Because I am from Taiwan, some chinese words can not display in the Code::Blocks, even some simple comment.
So, I realy realy hole that it could support read utf-8 source code.
By the way, will the next offical release ship with the wx lib?? Or we need comiple the wx lib, it's not easy for begainer.
Thanks.
Hello,
AFAIK C::B RC2 supports UNICODE (http://forums.next.codeblocks.org/index.php?topic=1162.0).
You should compile wxWidgets with UNICODE and then C::B sources.

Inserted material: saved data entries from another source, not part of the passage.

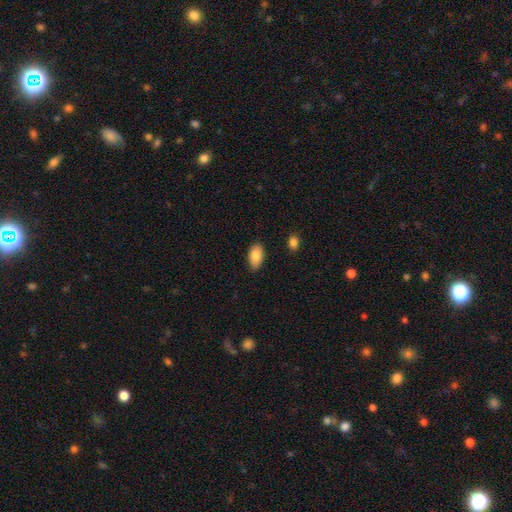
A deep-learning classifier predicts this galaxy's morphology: The model was most divided on "merging": none: 84%, minor disturbance: 13%, major disturbance: 2%, merger: 2%. More confident: how rounded — in between (94%); smooth or featured — smooth (86%).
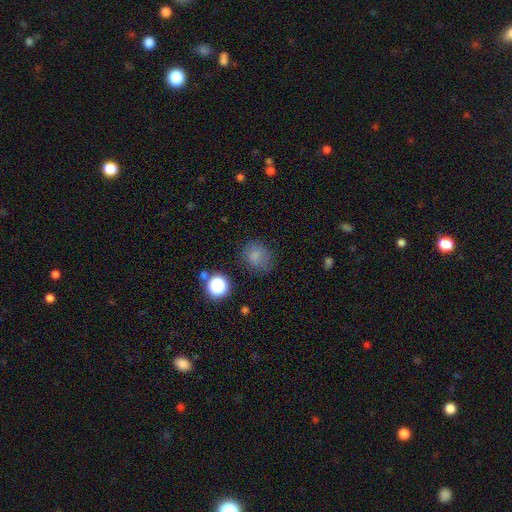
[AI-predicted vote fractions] Smooth or featured: smooth — 77% (star or artifact — 15%)
How rounded: round — 69% (in between — 30%)
Merging: none — 71% (minor disturbance — 19%)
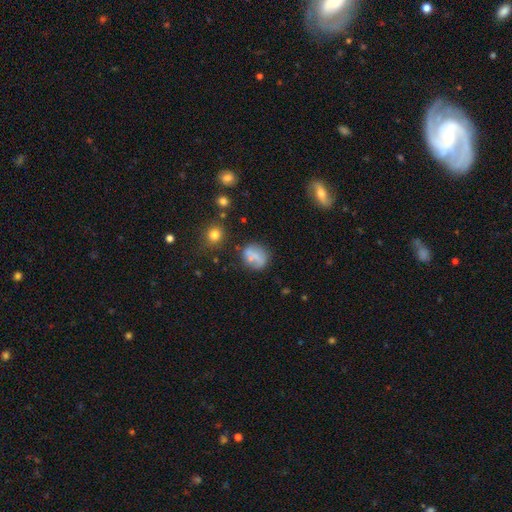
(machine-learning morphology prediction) This appears to be a smooth galaxy with no disk features (59%) that is round (67%). Merging: none (53%).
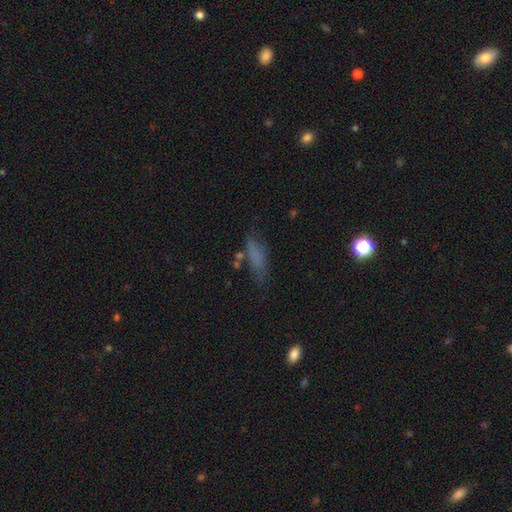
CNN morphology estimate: type=smooth (67%); roundness=cigar-shaped (49%); merging=none (58%).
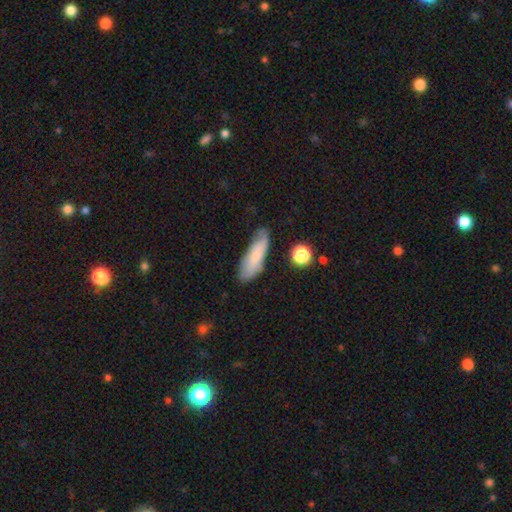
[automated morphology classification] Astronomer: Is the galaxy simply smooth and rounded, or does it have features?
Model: smooth — 74%.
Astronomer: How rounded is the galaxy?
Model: in between — 52% (runner-up: cigar-shaped, 45%).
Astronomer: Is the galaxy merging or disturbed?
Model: none — 66%.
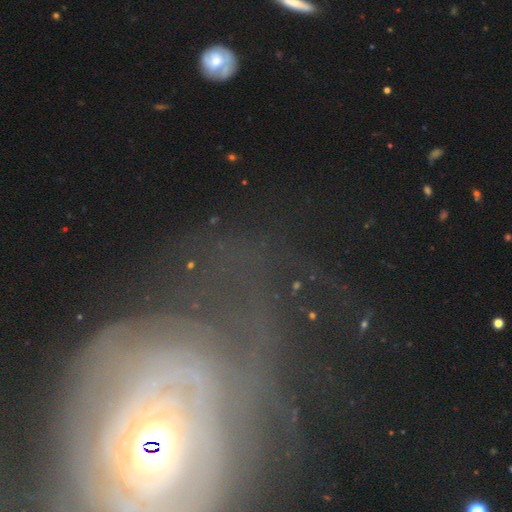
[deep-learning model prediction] A featured or disk galaxy (57%). Merging: none (64%).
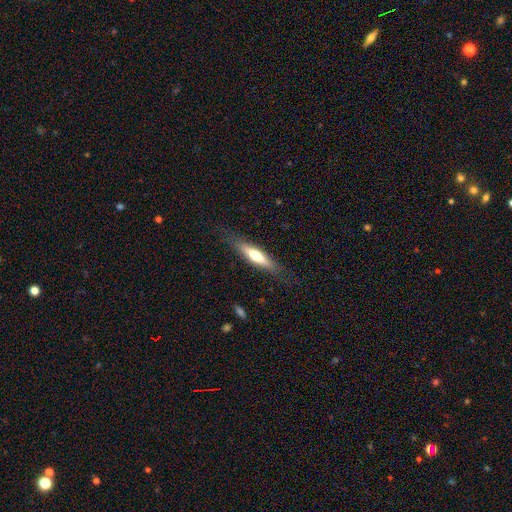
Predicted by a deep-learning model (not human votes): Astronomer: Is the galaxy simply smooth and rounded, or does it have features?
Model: smooth — 55% (runner-up: featured or disk, 39%).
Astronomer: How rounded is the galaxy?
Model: cigar-shaped — 75%.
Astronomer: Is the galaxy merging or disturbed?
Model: none — 81%.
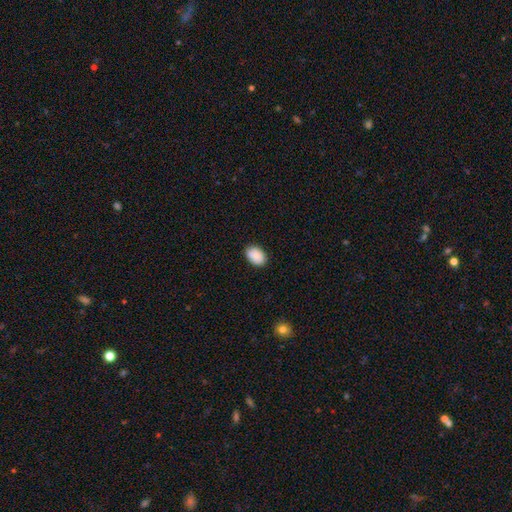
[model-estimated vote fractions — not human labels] Smooth or featured? Predicted: smooth (p=0.87). How rounded? Predicted: in between (p=0.83). Merging? Predicted: none (p=0.84).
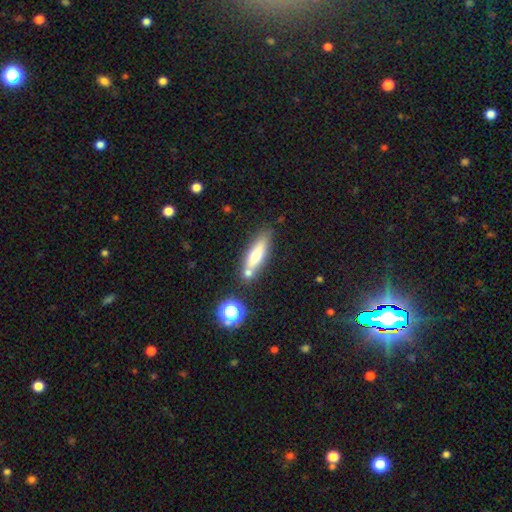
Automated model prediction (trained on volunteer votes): A smooth galaxy with no disk features (64%) that is cigar-shaped (57%).

Vote fractions:
- Smooth or featured? smooth: 64% / featured or disk: 27% / star or artifact: 9%
- How rounded? cigar-shaped: 57% / in between: 39% / round: 3%
- Merging? none: 61% / merger: 21% / minor disturbance: 15% / major disturbance: 4%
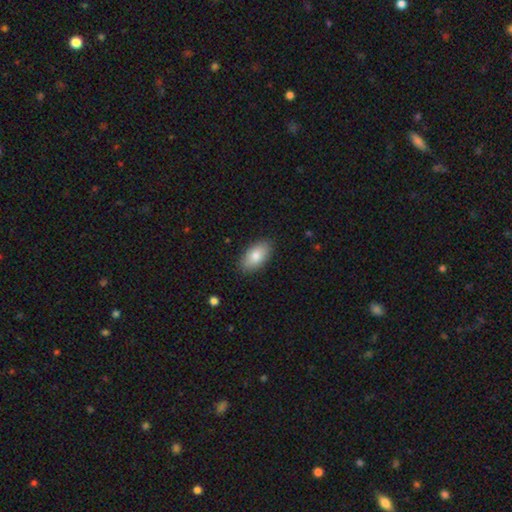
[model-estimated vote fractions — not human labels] Overall: smooth (82%). How rounded: in between (93%). Merging: none (87%).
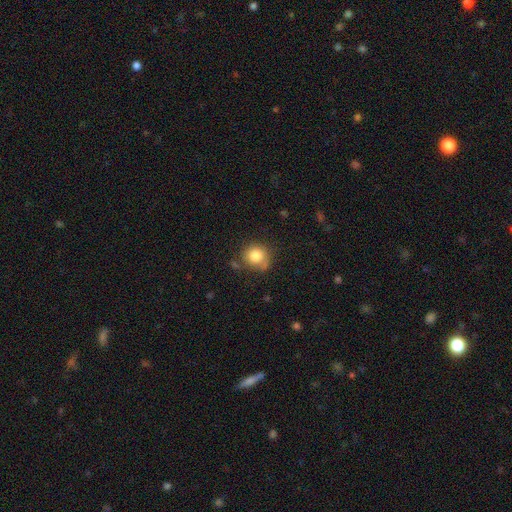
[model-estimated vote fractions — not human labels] smooth 81%, featured or disk 9%, star or artifact 9%. Down the decision tree: how rounded — round (85%); merging — none (66%).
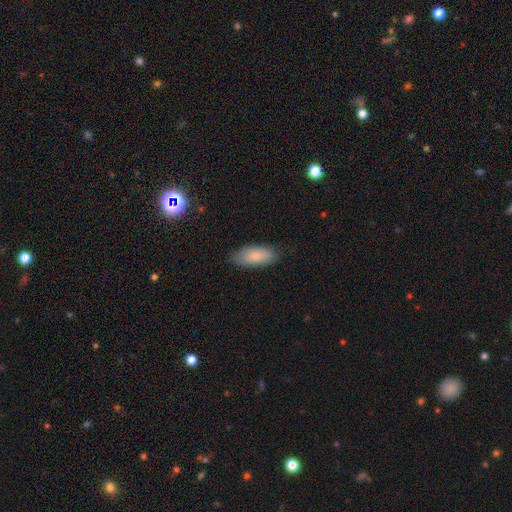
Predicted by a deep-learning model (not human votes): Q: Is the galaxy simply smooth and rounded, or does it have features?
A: smooth — 82%.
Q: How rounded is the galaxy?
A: in between — 82%.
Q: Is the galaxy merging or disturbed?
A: none — 83%.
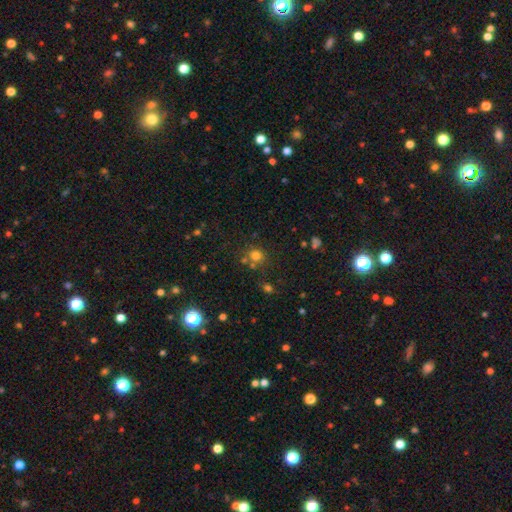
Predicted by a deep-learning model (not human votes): Smooth or featured? Predicted: smooth (p=0.74). How rounded? Predicted: round (p=0.85). Merging? Predicted: none (p=0.68).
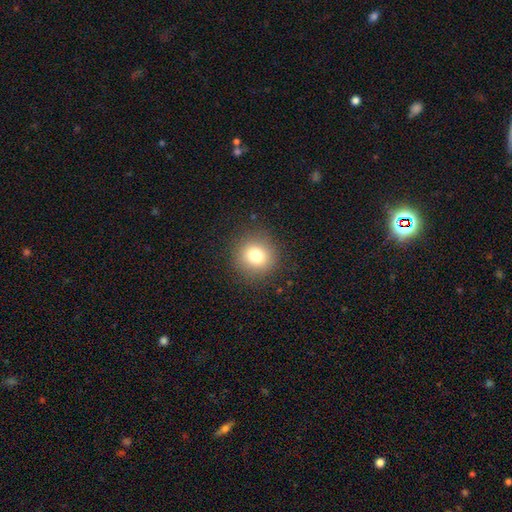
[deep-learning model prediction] smooth-or-featured: smooth: 78% | star or artifact: 13% | featured or disk: 9%
  how-rounded: round: 91% | in between: 8% | cigar-shaped: 1%
  merging: none: 89% | minor disturbance: 7% | major disturbance: 3% | merger: 1%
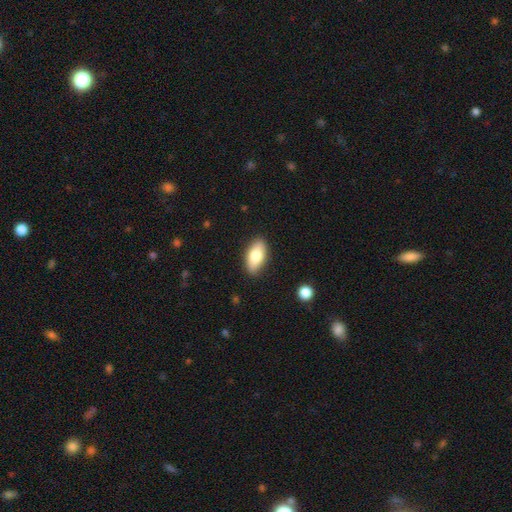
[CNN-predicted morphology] Overall: smooth (78%). How rounded: in between (90%). Merging: none (87%).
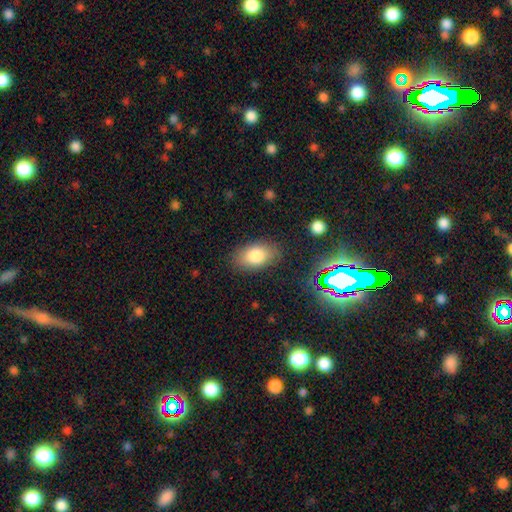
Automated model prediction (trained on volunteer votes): Overall: smooth (81%). How rounded: in between (90%). Merging: none (83%).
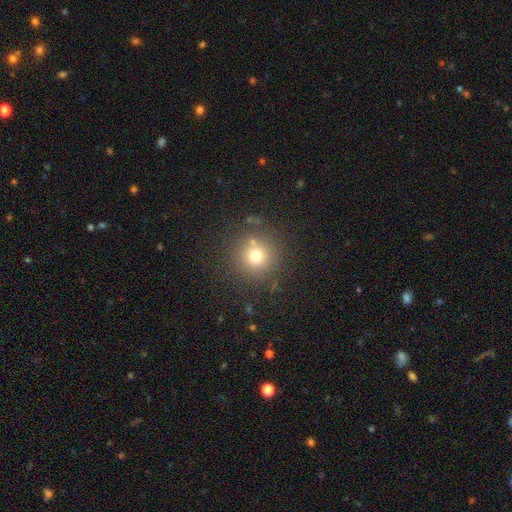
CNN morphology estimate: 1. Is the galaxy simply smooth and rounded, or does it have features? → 71% smooth, 18% star or artifact, 11% featured or disk.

You can also download Therion's wxWindows 2.6.2 build (see http://paginas.terra.com.br/informatica/mauricio/codeblocks/). This package includes dll and static libraries for GCC 3.4.4 (both Unicode and NonUnicode).
Michael
There are any disvantages of having C::B compiled in Unicode mode for the official releases (ie. RC3)?
Hi, Michael
In the version, Therion's wxWindows 2.6.2 build,
in HELP-> ABOUT still say wx2.6.2(Windows, ANSI)
and I can not use the code::blocks to open an source code which encode by utf-8.
I know that the lib he provide have utf-8 version, but what i mean is that
the code::blocks editors still can not open utf-8 source.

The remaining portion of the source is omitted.